Friday, June 12, 2009

The Book Thief

Finally, I finished "The Book Thief," it felt like it took forever to read and not because it was a bad book, in fact it was quite a good book to be sure. Neither was it an oustandingly long book, I just haven't had much time to read lately, plus the weather is nice and it is always more fun to be outside so I get distracted.

A book narrated by "death" doesn't sound like it would be a winner, Nor does it sound like it would be very hopeful. People die in this book to be sure. In some cases the reader knows early on that the character will be dead by the end of the book. This is unusual in that most authors don't allow the reader this kind of insider information. There are other mysteries though regarding who will live and who will die and who will test the bound of wartime dictates and who will succomb to them. The grains of hope are tiny and scattered throughout the narrative in such a way that the reader is able to take these gestures in full measure and forget, for a moment, the despair.

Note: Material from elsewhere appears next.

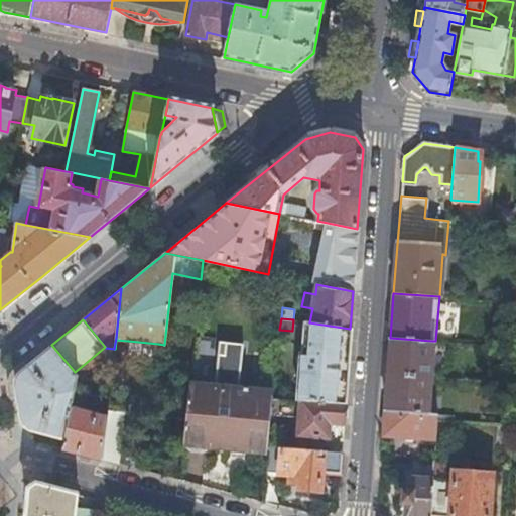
[(345,403),(350,329),(309,323),(306,321),(304,355),(302,355),(298,400),(301,400),(345,403)]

Unique also to this book is that it is told from the German perspective during WWII. Maybe that isn't completely true, because many of the characters in this story do not uphold the prevailing "German perspective" during WWII. That is where the hope comes in and kindness, there is plenty of that as well.

In this book I love the definitions. The definitions of words, motives, points of view, and people really bring the reader into the story. This is one of the best novels about WWII that I have read because it is so panoramic and at the end of the war, there truly are no winners.